• _WRITTEN TASK_: At the line containing "Nothing found", begin an exact copy, and continue through the last line of the entries below. Leave out any pictures.

(LISTED RECORDS begins)

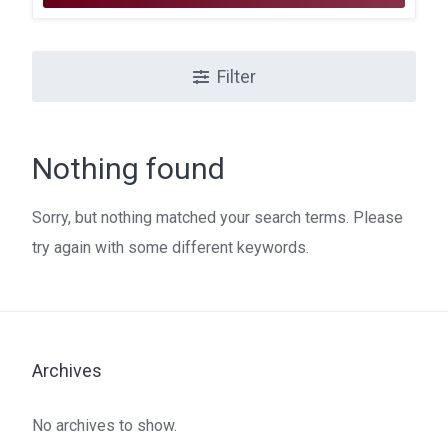
Filter
Nothing found
Sorry, but nothing matched your search terms. Please
try again with some different keywords.
Archives
No archives to show.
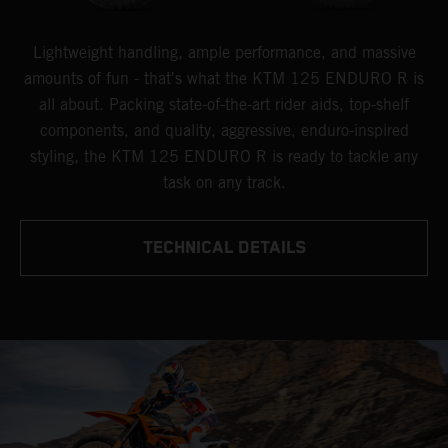
Lightweight handling, ample performance, and massive
amounts of fun - that's what the KTM 125 ENDURO R is
all about. Packing state-of-the-art rider aids, top-shelf
components, and quality, aggressive, enduro-inspired
styling, the KTM 125 ENDURO R is ready to tackle any
task on any track.
TECHNICAL DETAILS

(LISTED RECORDS ends)

• _WRITTEN REPLY_:
Nothing found
Sorry, but nothing matched your search terms. Please
try again with some different keywords.
Archives
No archives to show.
Lightweight handling, ample performance, and massive
amounts of fun - that's what the KTM 125 ENDURO R is
all about. Packing state-of-the-art rider aids, top-shelf
components, and quality, aggressive, enduro-inspired
styling, the KTM 125 ENDURO R is ready to tackle any
task on any track.
TECHNICAL DETAILS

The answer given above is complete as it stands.